是樊的声音,她的声音是大家很熟悉的,一耳朵就听出来了。
这句话也是观众们当时心里最想吐槽的一句。
最烦的就是圣父在电影当中同情罪犯的这种情节了,根本没有原谅的必要好吗?
不过这种话能够被当事人自己吐槽出来,就不会显得原剧情过low了,还挺有意思的。
“抱歉,我只是想到他们也曾经是我要去拯救的那些人。”诺亚咳嗽道。
“我能明白你的心理,只不过他们手上已经有太多的鲜血,这已经无法原谅了。
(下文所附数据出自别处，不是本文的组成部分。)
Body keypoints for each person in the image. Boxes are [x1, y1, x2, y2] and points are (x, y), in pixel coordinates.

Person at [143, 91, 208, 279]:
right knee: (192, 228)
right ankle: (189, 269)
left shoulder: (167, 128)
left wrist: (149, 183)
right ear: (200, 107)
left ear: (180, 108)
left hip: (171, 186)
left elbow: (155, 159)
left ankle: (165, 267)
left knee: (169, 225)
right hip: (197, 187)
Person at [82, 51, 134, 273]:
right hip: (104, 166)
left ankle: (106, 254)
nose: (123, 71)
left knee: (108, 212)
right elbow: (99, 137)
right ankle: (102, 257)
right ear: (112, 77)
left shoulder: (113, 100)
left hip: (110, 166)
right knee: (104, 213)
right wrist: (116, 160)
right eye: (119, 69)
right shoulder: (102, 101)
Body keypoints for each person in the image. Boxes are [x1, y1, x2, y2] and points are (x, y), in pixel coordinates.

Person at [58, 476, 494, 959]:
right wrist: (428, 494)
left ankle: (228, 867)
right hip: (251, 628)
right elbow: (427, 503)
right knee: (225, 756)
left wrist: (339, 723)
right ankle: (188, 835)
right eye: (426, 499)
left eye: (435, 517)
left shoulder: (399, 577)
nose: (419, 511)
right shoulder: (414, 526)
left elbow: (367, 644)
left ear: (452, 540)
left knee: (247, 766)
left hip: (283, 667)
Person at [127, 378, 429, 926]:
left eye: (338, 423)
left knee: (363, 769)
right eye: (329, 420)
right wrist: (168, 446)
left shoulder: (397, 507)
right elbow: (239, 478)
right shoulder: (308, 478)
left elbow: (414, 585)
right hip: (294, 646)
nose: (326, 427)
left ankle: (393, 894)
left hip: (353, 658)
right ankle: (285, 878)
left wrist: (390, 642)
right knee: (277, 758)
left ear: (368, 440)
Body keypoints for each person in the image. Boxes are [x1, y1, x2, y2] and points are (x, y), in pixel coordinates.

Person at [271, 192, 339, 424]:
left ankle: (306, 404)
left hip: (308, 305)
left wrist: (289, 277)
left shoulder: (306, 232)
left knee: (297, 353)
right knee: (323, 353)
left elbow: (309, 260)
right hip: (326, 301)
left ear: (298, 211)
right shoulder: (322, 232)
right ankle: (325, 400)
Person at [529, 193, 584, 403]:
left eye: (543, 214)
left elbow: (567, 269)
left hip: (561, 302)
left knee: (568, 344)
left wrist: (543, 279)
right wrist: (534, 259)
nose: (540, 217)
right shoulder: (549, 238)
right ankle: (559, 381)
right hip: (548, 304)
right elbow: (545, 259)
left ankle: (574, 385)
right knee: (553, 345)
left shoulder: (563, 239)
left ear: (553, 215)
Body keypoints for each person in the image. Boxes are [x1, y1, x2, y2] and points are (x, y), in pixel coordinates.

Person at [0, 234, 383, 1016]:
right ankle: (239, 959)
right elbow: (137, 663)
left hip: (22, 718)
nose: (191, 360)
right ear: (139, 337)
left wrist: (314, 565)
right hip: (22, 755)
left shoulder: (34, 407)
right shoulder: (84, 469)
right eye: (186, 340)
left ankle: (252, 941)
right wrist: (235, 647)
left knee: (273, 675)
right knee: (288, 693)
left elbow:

”
樊点了点头,有点恶趣味了往他的伤口上一摁。
诺亚痛的嗷嗷叫:“我明白了我明白了,我再也不乱共情了,别摁了!!!”
一旁的约翰哈哈大笑,笑着笑着牵动了伤口,也跟着疼地嗷嗷叫。
“所以你当时是怎么勇敢开枪的,没有被这种想法所束缚吗?”
巴伦笑着问约翰。
没错,到最后是约翰开的枪,只不过受到紧张情绪的影响,他的位置有点开歪了,导致那个疯子身体重心不稳,
眼见着对方就要往后倒,而他手上的爆炸器也即将快倒在地上,如果再这么被人一压的话,那么很有可能这座大桥直接爆炸,在桥上的所有人包括他们自己也将落到水里,极大概率丧命。
所以,事不宜迟!
小队所有人充满默契地飞扑出去,用自己的身体保护住了控制炸弹的按钮。
并且他们还在最后的一分钟倒计时里,飞快解开了原本要炸掉大桥的炸.弹。
此处的音乐氛围确实渲染的很紧张,但导演并没有刻意设计倒计时卡秒的刺激桥段。
毕竟拆弹是杜瓦尔的专项,他从小就梦想着成为一名爆破专家。
嗯,只不过在上岸之后,他转职成为了拆弹专家而已。
道理都一样。
在自己的专业领域当中,杜瓦尔临危不乱,仅用二十秒就成功拆除了炸.弹,毕竟不能指望着一群本就是普通人的人能够接触到什么高精尖的炸弹,所以对杜尔文来说难度并不大。
但今天的救援行动对他们来说,也算是从业生涯当中最惊险刺激的一次了。
回到了组织基地的每个人都不由吐槽道:好在这个世界都是普通人的世界,要是真像复仇者联盟那样的话,不仅己方势力错综复杂,还有外星势力的加入,拯救一座城市还不够,天天想着要拯救世界,那该有多累啊?